Fortunately, there are more ways of enhancing European labour mobility. One of the tools that can be used to this end is the Dutch ‘30% ruling’. This is a tax benefit that serves to facilitate international professionals settling in the Netherlands.
However, despite the obvious benefits and fairly simple structure of the 30% ruling, I still encounter many companies and (future) employees who do not fully understand the procedures and criteria that apply to the ruling. For this reason I deemed it useful to briefly summarize the purpose, the benefits and the conditions of the 30% ruling.
What’s it about?
In short, the 30% ruling is a measure whose primary purpose is to attract foreign professionals for job positions for which the Dutch labour market does not provide enough personnel itself. It does this by compensating for the costs associated with moving from one country to another.
How does it work?
The employer is able to deduct up to 30% of the employee’s gross salary. He can then provide this amount to the employee as a tax-free (net) remuneration; only the remaining gross amount is taxed. This can be applied for a period of up to 5 years!
The 30% ruling also comes with extra benefits, such as being able to change your driver’s license for a Dutch one for free, and being able to deduct from your taxes the costs of a private international school for your children.
What are the conditions?
In essence, the ruling has 3 strict rules which apply at all times:
- The candidate must be recruited from outside the Netherlands. This means that, when the contract is signed, the employee is not yet registered as a Dutch citizen, and lives 150 kilometres or more outside the Dutch border.
- The expertise of the employee must have been designated by the Dutch government as being scarce on the Dutch labour market.
- After applying the ruling, the remaining yearly gross salary of the employee should be higher than €36,705. An exception is made for people who have a Master’s degree AND are under 30 years of age: for them, the minimum gross salary needed to be applicable is €27,901.
What do I need to look out for?
Here is important advice for all those who wish to be eligible for the 30% ruling:
- Do not accept a trial contract below these figures, even if you are promised to get an increased salary in a few months. You can only apply for the ruling if you meet the conditions when entering the Netherlands, and only with your first employer.

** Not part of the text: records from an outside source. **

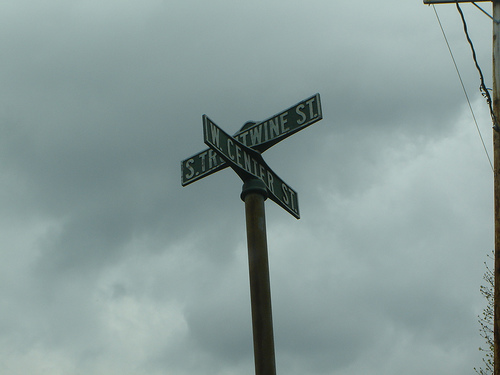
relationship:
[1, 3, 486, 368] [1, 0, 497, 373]
clouds in sky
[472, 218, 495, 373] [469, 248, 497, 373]
branches in corner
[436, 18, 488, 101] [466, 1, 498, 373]
wires on pole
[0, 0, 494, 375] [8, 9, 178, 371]
clouds in sky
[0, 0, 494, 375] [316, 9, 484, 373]
clouds in sky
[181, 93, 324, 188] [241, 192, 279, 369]
sign on pole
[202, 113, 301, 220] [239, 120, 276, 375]
sign on metal pole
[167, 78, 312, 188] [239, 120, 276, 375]
sign on metal pole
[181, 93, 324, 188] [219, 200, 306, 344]
sign on pole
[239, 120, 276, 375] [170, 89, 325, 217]
metal pole with signs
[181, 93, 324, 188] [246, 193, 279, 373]
sign with pole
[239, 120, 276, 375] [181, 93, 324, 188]
metal pole with sign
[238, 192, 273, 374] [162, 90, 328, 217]
metal pole beneath sign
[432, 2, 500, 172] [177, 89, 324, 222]
wires behind sign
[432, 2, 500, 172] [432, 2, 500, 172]
wires behind wires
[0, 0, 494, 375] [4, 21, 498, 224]
clouds in sky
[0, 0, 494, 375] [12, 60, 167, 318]
clouds in sky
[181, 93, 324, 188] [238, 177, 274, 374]
sign on pole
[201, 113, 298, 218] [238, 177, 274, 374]
sign on pole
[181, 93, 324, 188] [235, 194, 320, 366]
sign on pole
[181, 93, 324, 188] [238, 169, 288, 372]
sign on pole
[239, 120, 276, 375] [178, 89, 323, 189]
metal pole with street sign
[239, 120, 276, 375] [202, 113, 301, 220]
metal pole with sign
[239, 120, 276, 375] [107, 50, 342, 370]
metal pole with signs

- It is a very common mistake to think that you are obliged to use the full 30% of the ruling and need at a minimum gross salary of €52,436 (or €39,859 for Master graduates under 30) to be eligible for the ruling. In reality, you are able to obtain the 30% ruling at any gross salary, as long as your gross salary remains higher than the above-mentioned gross salaries after deducting the net amount.
1. 30% ruling is fully used:
32 years old, €60,000 gross per year. 30% means 18.000 tax-free salary and paying taxes over the 42.000 gross that remains.
2. 30%ruling is partially used:
32 years old, €40,000 gross per year. Only 40.000 – 36.705 = 3.295 can be used as a tax-free salary and taxes are paid over the 36.705 that remains. In this case, only an 8,2%-ruling applies!